I'm looking to transition my local Docker Compose setup, which includes services like Apache Airflow, Grafana, Streamlit, MLFlow, Postgres, and a Jupyter notebook server, to AWS. I want to know which would be the most cost-effective deployment strategy for this replatforming. Additionally, how can I enhance security? I currently have hardcoded passwords in my setup; can I integrate AWS Secrets Manager to secure sensitive data for my services? I run this setup locally for a side project and am eager to leverage the cloud.
5 Answers
If you're aiming for scalability, ECS is a solid choice. But for a simple proof of concept, just running your Docker Compose in an EC2 instance might save you some money. It's straightforward and doesn't require much setup.
ECS with Fargate might be your best option if you want to skip managing servers. It works seamlessly with Docker Compose, and using Secrets Manager for your credentials is easy. This way, you minimize ops and keep costs low. If it’s just a side project, you could also consider Lightsail for an even cheaper option, but be aware there’s more management involved.
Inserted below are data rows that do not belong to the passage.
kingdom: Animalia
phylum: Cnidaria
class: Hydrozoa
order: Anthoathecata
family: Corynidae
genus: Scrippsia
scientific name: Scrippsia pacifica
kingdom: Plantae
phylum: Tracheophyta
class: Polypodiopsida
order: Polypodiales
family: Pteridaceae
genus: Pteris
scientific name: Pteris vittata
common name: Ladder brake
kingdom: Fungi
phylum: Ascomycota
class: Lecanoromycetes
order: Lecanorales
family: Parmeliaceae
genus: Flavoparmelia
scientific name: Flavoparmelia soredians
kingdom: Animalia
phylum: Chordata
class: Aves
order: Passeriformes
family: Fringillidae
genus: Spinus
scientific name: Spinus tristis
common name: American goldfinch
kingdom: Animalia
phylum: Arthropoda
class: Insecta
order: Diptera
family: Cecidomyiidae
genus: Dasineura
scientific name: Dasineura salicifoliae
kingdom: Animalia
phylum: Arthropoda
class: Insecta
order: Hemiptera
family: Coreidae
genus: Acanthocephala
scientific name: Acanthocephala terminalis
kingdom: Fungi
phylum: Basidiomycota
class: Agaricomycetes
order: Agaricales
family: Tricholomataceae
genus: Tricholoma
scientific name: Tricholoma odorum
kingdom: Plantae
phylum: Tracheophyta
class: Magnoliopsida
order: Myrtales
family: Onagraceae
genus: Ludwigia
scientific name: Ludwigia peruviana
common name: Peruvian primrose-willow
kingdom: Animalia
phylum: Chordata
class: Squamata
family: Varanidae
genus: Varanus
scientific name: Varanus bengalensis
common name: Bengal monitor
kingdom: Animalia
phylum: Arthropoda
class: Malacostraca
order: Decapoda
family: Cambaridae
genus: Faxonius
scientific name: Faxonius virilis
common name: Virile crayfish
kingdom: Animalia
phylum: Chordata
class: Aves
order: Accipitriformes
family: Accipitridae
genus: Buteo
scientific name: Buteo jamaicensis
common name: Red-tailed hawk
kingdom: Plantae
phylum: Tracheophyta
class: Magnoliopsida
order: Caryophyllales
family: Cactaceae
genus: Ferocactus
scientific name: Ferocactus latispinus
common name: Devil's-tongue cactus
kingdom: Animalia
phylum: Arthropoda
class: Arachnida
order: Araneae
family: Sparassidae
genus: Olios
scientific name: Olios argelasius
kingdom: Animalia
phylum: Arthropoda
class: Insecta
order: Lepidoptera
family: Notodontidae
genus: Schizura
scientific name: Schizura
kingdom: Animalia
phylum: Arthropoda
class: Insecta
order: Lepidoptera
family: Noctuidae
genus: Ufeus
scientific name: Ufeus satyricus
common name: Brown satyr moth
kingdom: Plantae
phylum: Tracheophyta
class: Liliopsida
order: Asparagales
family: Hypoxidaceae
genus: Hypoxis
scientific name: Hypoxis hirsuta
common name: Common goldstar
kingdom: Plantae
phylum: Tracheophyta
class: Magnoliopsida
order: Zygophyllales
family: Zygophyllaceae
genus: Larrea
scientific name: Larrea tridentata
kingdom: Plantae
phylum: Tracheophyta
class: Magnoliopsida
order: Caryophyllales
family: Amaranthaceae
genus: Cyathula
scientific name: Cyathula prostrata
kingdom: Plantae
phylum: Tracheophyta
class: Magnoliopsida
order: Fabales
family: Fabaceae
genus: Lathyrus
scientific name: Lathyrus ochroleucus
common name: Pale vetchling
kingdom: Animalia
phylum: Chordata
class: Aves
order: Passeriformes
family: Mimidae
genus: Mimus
Honestly, consider getting a dedicated VPS from another provider instead. AWS can get pricey if you're not leveraging its scaling features. A dedicated server might be more cost-effective for your needs.
If you plan to run this long-term, use the AWS pricing calculator to get a good estimate. Look into Managed Workflows for Apache Airflow (MWAA), managed Grafana, and Sagemaker for your notebooks. It may seem pricier upfront but could save you effort and costs down the line.
ECS and Elastic Beanstalk support Docker Compose without issue. If you're using these services, you should be good to go!
+1 for that suggestion! Avoiding hyperscalers can save you a lot of cash in the long run.